Write the data out again exactly, with every picture removed.

◆ ◆ ◆

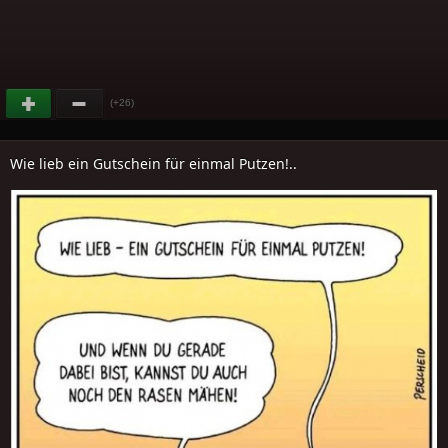
(+26)
Wie lieb ein Gutschein für einmal Putzen!..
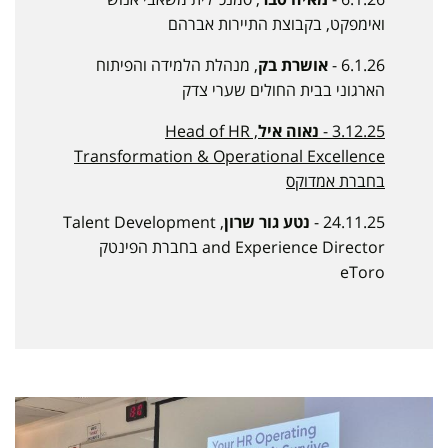
ואימפקט, בקבוצת התיירות אברהם
6.1.26 -
אושרת בק
, מנהלת הלמידה והפיתוח
הארגוני בבית החולים שערי צדק
3.12.25 -
נאוה איל
, Head of HR
Transformation & Operational Excellence
בחברת אמדוקס
24.11.25 -
נטע גור שרון
, Talent Development
and Experience Director בחברת הפינטק
eToro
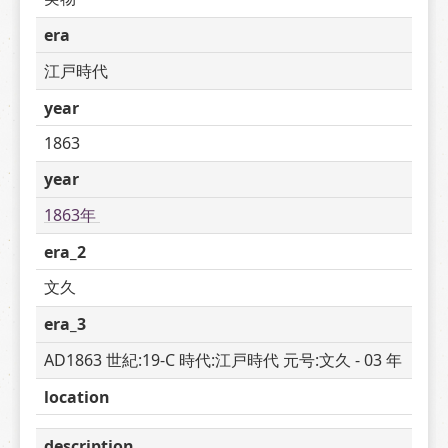
era
江戸時代
year
1863
year
1863年 
era_2
文久
era_3
AD1863 世紀:19-C 時代:江戸時代 元号:文久 - 03 年
location
description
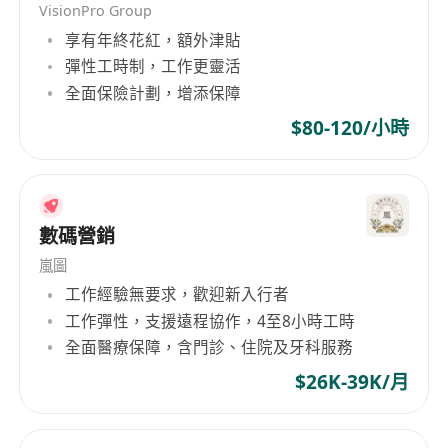
Executive
VisionPro Group
享有年終花紅，額外津貼
彈性工時制，工作更靈活
全面保險計劃，增添保障
$80-120/小時
數碼營銷
嵐圖
工作經驗無要求，歡迎新入行者
工作彈性，支援遠程協作，4至8小時工時
全面醫療保障，含門診、住院及牙科服務
$26K-39K/月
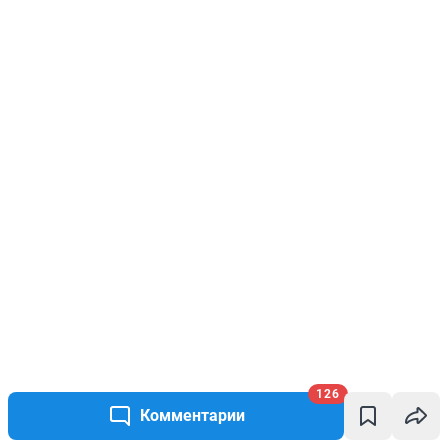
126
Комментарии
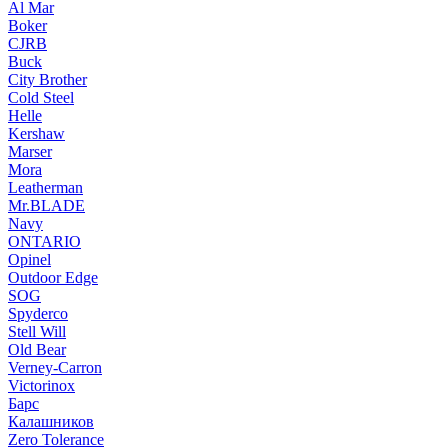
Al Mar
Boker
CJRB
Buck
City Brother
Cold Steel
Helle
Kershaw
Marser
Mora
Leatherman
Mr.BLADE
Navy
ONTARIO
Opinel
Outdoor Edge
SOG
Spyderco
Stell Will
Old Bear
Verney-Carron
Victorinox
Барс
Калашников
Zero Tolerance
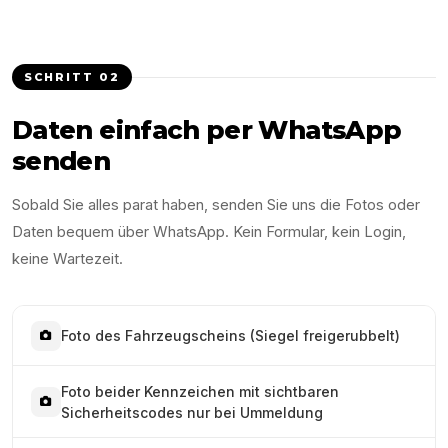
SCHRITT
02
Daten einfach per WhatsApp
senden
Sobald Sie alles parat haben, senden Sie uns die Fotos oder
Daten bequem über WhatsApp. Kein Formular, kein Login,
keine Wartezeit.
Foto des Fahrzeugscheins (Siegel freigerubbelt)
Foto beider Kennzeichen mit sichtbaren
Sicherheitscodes nur bei Ummeldung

◆ ◆ ◆

SOLUTION TO THIS TASK ->
(+26)
Wie lieb ein Gutschein für einmal Putzen!..
ואימפקט, בקבוצת התיירות אברהם
6.1.26 -
אושרת בק
, מנהלת הלמידה והפיתוח
הארגוני בבית החולים שערי צדק
3.12.25 -
נאוה איל
, Head of HR
Transformation & Operational Excellence
בחברת אמדוקס
24.11.25 -
נטע גור שרון
, Talent Development
and Experience Director בחברת הפינטק
eToro
era
江戸時代
year
1863
year
1863年 
era_2
文久
era_3
AD1863 世紀:19-C 時代:江戸時代 元号:文久 - 03 年
location
description
Executive
VisionPro Group
享有年終花紅，額外津貼
彈性工時制，工作更靈活
全面保險計劃，增添保障
$80-120/小時
數碼營銷
嵐圖
工作經驗無要求，歡迎新入行者
工作彈性，支援遠程協作，4至8小時工時
全面醫療保障，含門診、住院及牙科服務
$26K-39K/月
126
Комментарии
Al Mar
Boker
CJRB
Buck
City Brother
Cold Steel
Helle
Kershaw
Marser
Mora
Leatherman
Mr.BLADE
Navy
ONTARIO
Opinel
Outdoor Edge
SOG
Spyderco
Stell Will
Old Bear
Verney-Carron
Victorinox
Барс
Калашников
Zero Tolerance
SCHRITT
02
Daten einfach per WhatsApp
senden
Sobald Sie alles parat haben, senden Sie uns die Fotos oder
Daten bequem über WhatsApp. Kein Formular, kein Login,
keine Wartezeit.
Foto des Fahrzeugscheins (Siegel freigerubbelt)
Foto beider Kennzeichen mit sichtbaren
Sicherheitscodes nur bei Ummeldung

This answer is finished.